→ **Problem details**
Give back the text lines from all of the records below, word for word, and leave the pictures out.

→ **Records shown**
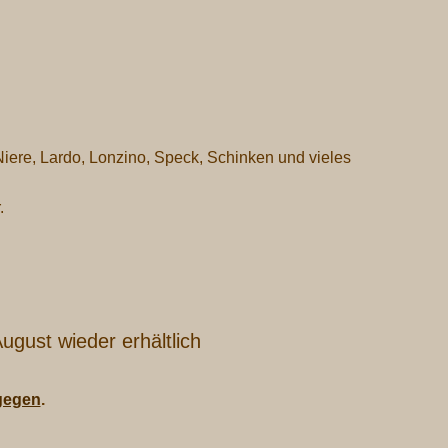
Niere, Lardo, Lonzino, Speck, Schinken und vieles
.
ugust wieder erhältlich
tgegen
.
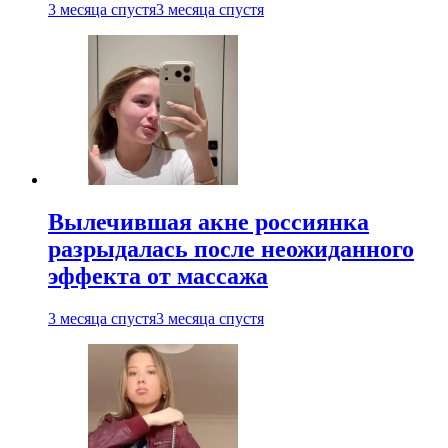
3 месяца спустя
3 месяца спустя
Вылечившая акне россиянка
разрыдалась после неожиданного
эффекта от массажа
3 месяца спустя
3 месяца спустя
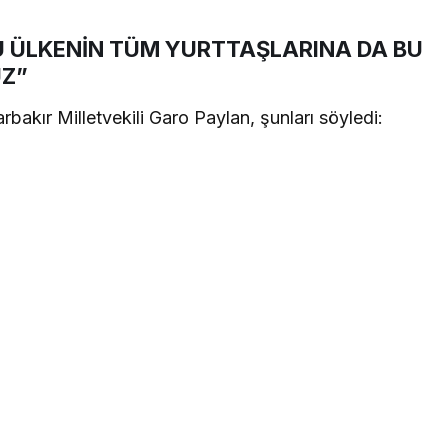
BU ÜLKENİN TÜM YURTTAŞLARINA DA BU
UZ”
akır Milletvekili Garo Paylan, şunları söyledi:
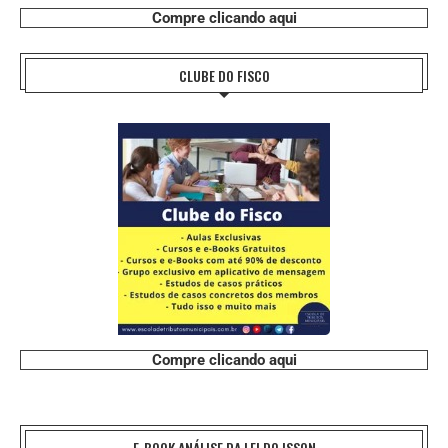
Compre clicando aqui
CLUBE DO FISCO
Compre clicando aqui
E-BOOK ANÁLISE DA LEI DO ISSQN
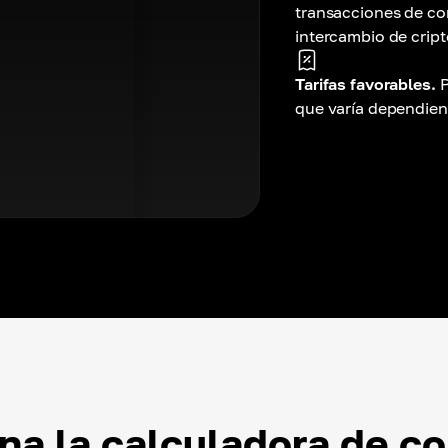
transacciones de co
intercambio de cri
Tarifas favorables.
P
que varía dependiend
a la calculadora de co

→ **Written answer**
Niere, Lardo, Lonzino, Speck, Schinken und vieles
.
ugust wieder erhältlich
tgegen
.
3 месяца спустя
3 месяца спустя
Вылечившая акне россиянка
разрыдалась после неожиданного
эффекта от массажа
3 месяца спустя
3 месяца спустя
BU ÜLKENİN TÜM YURTTAŞLARINA DA BU
UZ”
akır Milletvekili Garo Paylan, şunları söyledi:
Compre clicando aqui
CLUBE DO FISCO
Compre clicando aqui
E-BOOK ANÁLISE DA LEI DO ISSQN
transacciones de co
intercambio de cri
Tarifas favorables.
P
que varía dependiend
a la calculadora de co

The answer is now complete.